◆ **Problem to work on**: Nothing but the line with "plush toy |" and the lines after it should appear, each retyped exactly as in the listing.
————
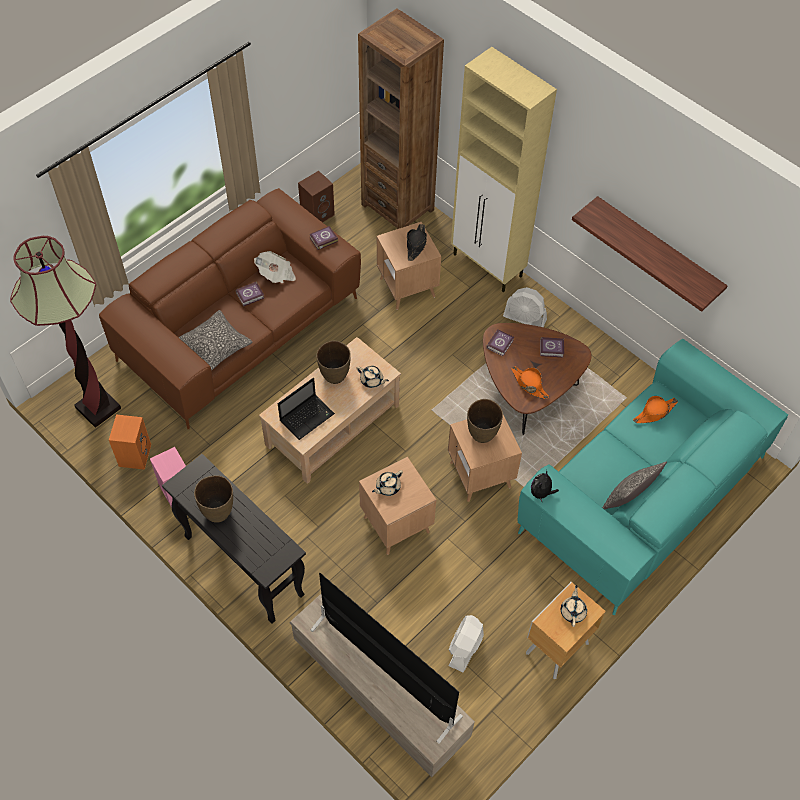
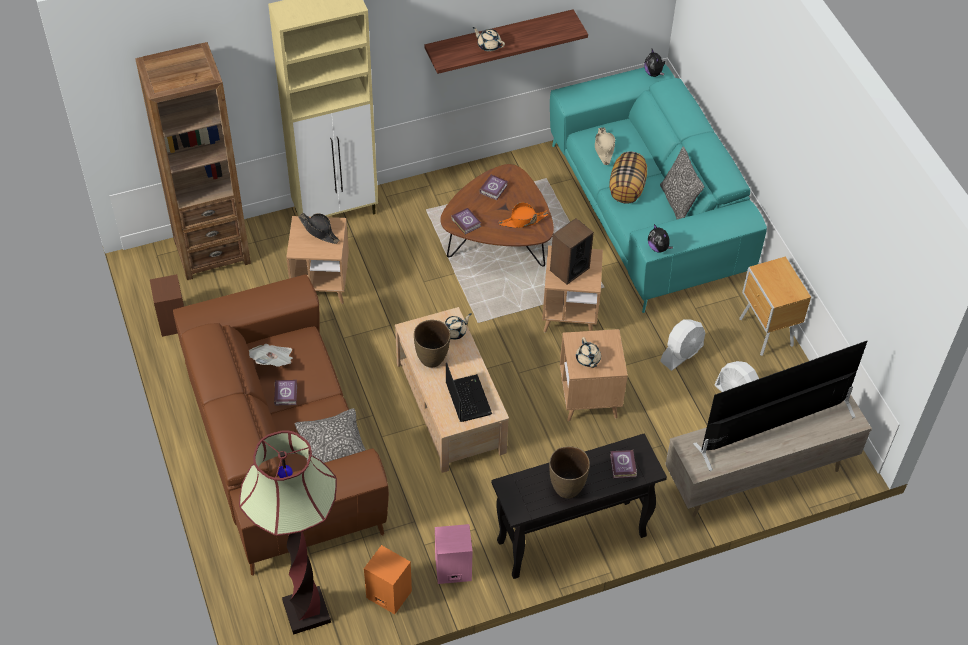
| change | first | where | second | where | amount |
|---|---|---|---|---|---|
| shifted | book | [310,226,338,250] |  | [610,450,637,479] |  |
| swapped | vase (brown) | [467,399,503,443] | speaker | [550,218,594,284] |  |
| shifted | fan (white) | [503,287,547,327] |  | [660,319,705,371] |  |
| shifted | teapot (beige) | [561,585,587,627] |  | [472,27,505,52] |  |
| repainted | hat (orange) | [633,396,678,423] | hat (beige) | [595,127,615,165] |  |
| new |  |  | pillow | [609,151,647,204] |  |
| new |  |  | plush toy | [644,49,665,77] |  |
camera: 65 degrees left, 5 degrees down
————
◆ **Your response**:
| new |  |  | plush toy | [644,49,665,77] |  |
camera: 65 degrees left, 5 degrees down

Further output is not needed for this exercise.